Extracorporeal membrane oxygenation (ECMO) is a form of mechanical circulatory support that can be lifesaving in people with potentially reversible heart or lung injuries. ECMO is nearly always used urgently, when all other treatment options for cardiopulmonary injury have failed and high mortality is otherwise expected. Standard ECMO treatment involves venous drainage from the femoral vein or left atrium with artificial extra-circulatory oxygen exchange. Return to the body is through the same veins (veno-venous) or arterial system via the femoral artery or ascending aorta (veno-arterial). Compared with cardiopulmonary bypass circuit, ECMO is transportable, smaller, closed to the atmosphere, and can treat a patient for several days to weeks.

Neurological consequences of severe respiratory failure and its different management strategies in adults are likely common but uncharacterized and poorly described in the reviewed literature.

Development of severe respiratory failure (SRF) occurs in 20–25% of patients with isolated severe traumatic brain injury (TBI) and is associated with a threefold increase in mortality, or patients remaining in a vegetative state.¹ It has been attributed mostly to aspiration, infection, neurogenic pulmonary edema, and release of pro-inflammatory mediators into the systemic circulation causing ultrastructural damage in type II pneumocyte.² This decreases the pulmonary tolerance of subsequent mechanical stress due to mechanical ventilation. Actually, some data suggest that the main feature of ALI/ARDS in brain-injured patients is the presence of a poor oxygenation (reduced PaO2/FiO2 ratio) accompanied by a moderate increase in the elastance of the respiratory system even though these patients had a normal chest X-ray.

Ventilatory support for such patients could be difficult with a lot of challenges to keep optimal oxygenation and acceptable level of blood carbon dioxide. It involves the application of positive end-expiratory pressure (PEEP) to recruit collapsed alveoli, improve arterial oxygenation, and reduce elastance of the respiratory system.
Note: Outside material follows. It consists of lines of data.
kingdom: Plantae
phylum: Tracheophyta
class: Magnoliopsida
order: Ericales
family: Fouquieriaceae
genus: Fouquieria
Although improving oxygenation is a key factor for optimizing O2 delivery to the brain, clinical studies provide contradictory information on the use of PEEP in patients with acute lung injury (ALI) complicating severe brain injury.

Furthermore, we tend to use higher tidal volumes in patients with acute brain injury because mild hypocapnia is a key factor in the clinical management of raised intracranial pressure, which is a frequent abnormality in such patients;^3,4 this would be an injurious ventilator strategy and may present a further relevant inflammatory stimulus. Moreover, it has been shown that the use of high tidal volumes for the first 48 h after ICU admission is associated with the development of ventilator-induced lung injury.⁴

In addition, one of the recognized methods in improving oxygenation in SRF patients is the use of prone position, because it improves the lung mechanics and augments oxygenation. Studies have demonstrated that patients with unstable intracranial pressure (ICP) have higher ICP in the horizontal position sideways. Therefore, the recommended position for this patient cohort is a 30-degree head-up tilt combined with a straight head position.⁴

Furthermore, TBI patients who require ECMO support for their SRF will need full anticoagulation, as the circuit poses considerable derangement in the hemostatic system with increased platelet consumption and a higher risk of intracranial bleeding. There have been several reports of ECMO without anticoagulation therapy, but so far with no evidence or good literature to support this notion.⁵

Although some controversy and difficulties exist, it seems that multiorgan clinical approach instead of single-organ approach represents the optimal way in clinical management of patients with ALI/SRF and TBI.